== Page extract ==
────

Johnny hasn’t visited a comedy night back home for a few years now. But he still keeps an eye on the circuit. He says: “Sean Lock is always one of my firm favourites. Ross Noble is brilliant. And Daniel Kitson is outstanding. It was after watching Danny for the third time I thought it was over. I needed to get out of the game. I remember watching him and thinking, ‘I’ve just seen the future’. At first he made me want to be a better comic. But then I realised he was just streets ahead. He can’t be caught.”
Tomorrow night’s Benidorm special picks up from the moment the award-winning series ended last year. Johnny’s character The Oracle was last seen causing havoc on a rogue paraglider, first knocking out perma-tanned Mel on his wedding day in front of a distraught Madge, before careering out to sea watched on by mum Noreen.
Johnny says: “It’s popular because it’s massively accessible and it’s got characters everyone can relate to. The vast majority have been on these kind of holidays. And while everyone identifies the characters, they never identify themselves. I see my own family in the Garveys. You’ve got to suspend your disbelief a little bit when all the same characters end up back on the same holiday. But I think it’s a sign of how loved it is that people aren’t bothered about the details. They just want everyone back.”

────

== Activity list ==
(A) In the interview with Johnny about Benidorm, which comedian did he watch for the third time before deciding he had to get out of the game?
(B) Carry on the Benidorm interview with Johnny, picking up right after its last sentence.
You can leave the material aside.

────

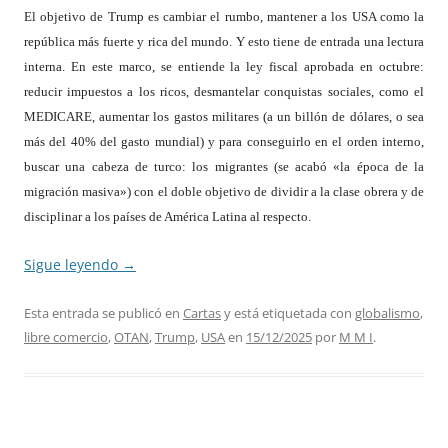
El objetivo de Trump es cambiar el rumbo, mantener a los USA como la
república más fuerte y rica del mundo. Y esto tiene de entrada una lectura
interna. En este marco, se entiende la ley fiscal aprobada en octubre:
reducir impuestos a los ricos, desmantelar conquistas sociales, como el
MEDICARE, aumentar los gastos militares (a un billón de dólares, o sea
más del 40% del gasto mundial) y para conseguirlo en el orden interno,
buscar una cabeza de turco: los migrantes (se acabó «la época de la
migración masiva») con el doble objetivo de dividir a la clase obrera y de
disciplinar a los países de América Latina al respecto.
Sigue leyendo
→
Esta entrada se publicó en
Cartas
y está etiquetada con
globalismo
,
libre comercio
,
OTAN
,
Trump
,
USA
en
15/12/2025
por
M M I
.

────

== Task-by-task results ==
(A) Daniel Kitson.

(B)
The special will tee up the third series which launches in September. Fans will have to be patient for now but are in for a treat with some expertly cast guest stars. Including one Tim Healy in a surprise romantic encounter for The Oracle.
Johnny says: “I got a text from a friend saying she’d just been talking to Tim and apparently he was my new love interest. I started panicking about how I was going to approach my first on-screen male kiss. The agent was on speed dial, I promise you. I was gearing myself up to say, ‘Er you remember the clause about no Speedos? I might have a second one to add to that...’”
Hold on a second. A no Speedos clause? Johnny laughs. “Oh yeah! With my figure people would think I was a naturist. I think they’d get lost in there. Honestly, it would take a team of three to cut me out of them.”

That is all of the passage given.